• REQUEST
Gather up every line from the entries below that uses the word "file".

(Saved entries)
*****

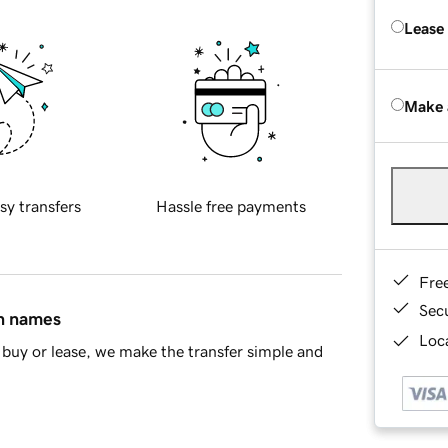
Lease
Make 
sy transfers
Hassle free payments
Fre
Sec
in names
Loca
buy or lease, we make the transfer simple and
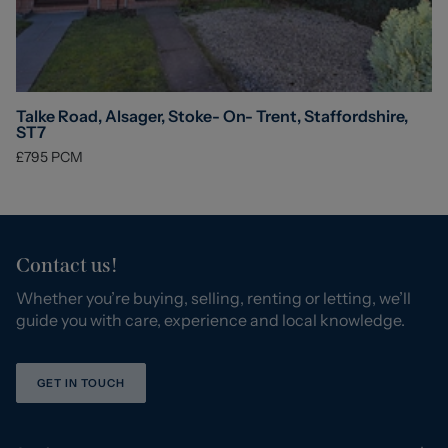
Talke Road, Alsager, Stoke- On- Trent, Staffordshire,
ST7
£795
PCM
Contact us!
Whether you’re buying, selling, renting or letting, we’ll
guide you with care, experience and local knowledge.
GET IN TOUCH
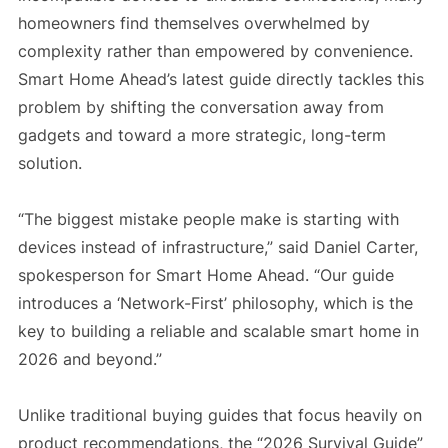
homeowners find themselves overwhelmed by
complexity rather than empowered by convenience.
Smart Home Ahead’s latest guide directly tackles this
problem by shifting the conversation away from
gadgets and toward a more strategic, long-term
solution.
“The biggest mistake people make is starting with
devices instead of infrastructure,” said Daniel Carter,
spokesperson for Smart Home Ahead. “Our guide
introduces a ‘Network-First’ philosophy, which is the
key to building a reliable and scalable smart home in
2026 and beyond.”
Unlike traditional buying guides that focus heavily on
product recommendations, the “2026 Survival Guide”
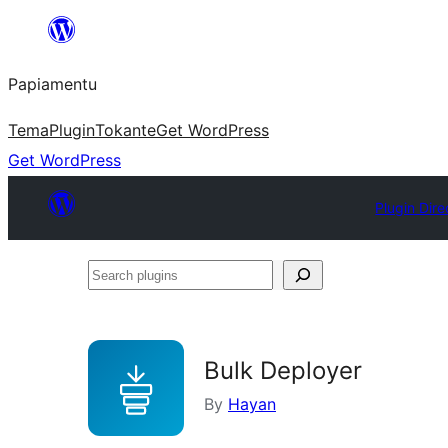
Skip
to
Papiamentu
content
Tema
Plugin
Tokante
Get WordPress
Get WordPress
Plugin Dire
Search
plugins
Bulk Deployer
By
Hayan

*****

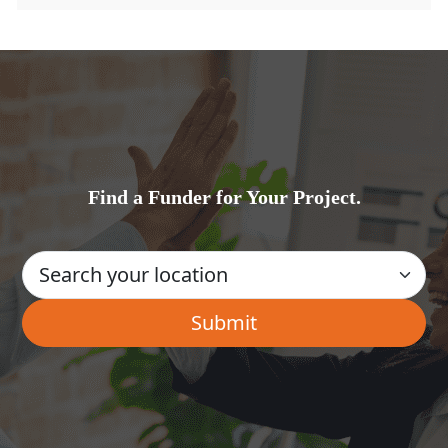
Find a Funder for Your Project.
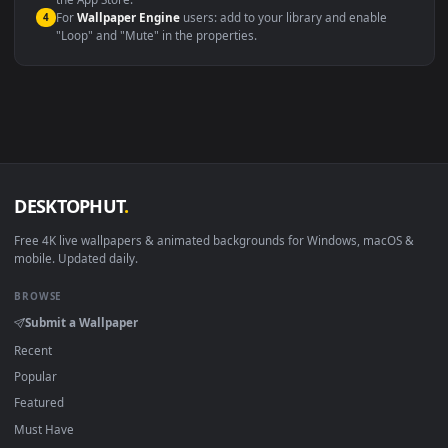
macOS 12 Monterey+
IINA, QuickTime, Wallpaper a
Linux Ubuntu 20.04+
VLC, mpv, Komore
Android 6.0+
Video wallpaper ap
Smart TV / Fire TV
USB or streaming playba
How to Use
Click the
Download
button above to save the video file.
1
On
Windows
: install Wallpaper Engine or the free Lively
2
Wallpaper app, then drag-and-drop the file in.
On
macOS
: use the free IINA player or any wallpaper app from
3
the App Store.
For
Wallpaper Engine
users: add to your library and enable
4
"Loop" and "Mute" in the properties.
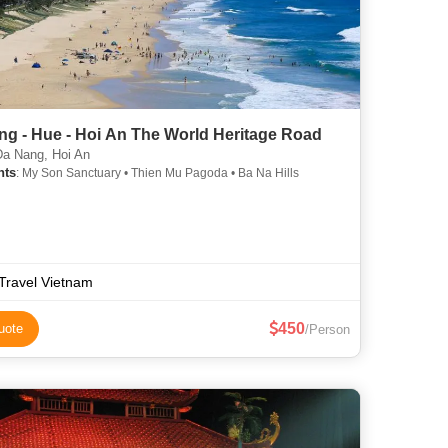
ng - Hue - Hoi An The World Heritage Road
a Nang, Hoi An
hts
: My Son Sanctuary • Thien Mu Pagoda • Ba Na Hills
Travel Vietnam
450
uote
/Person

*****

• ANSWER TO THIS TASK
button above to save the video file.
Wallpaper app, then drag-and-drop the file in.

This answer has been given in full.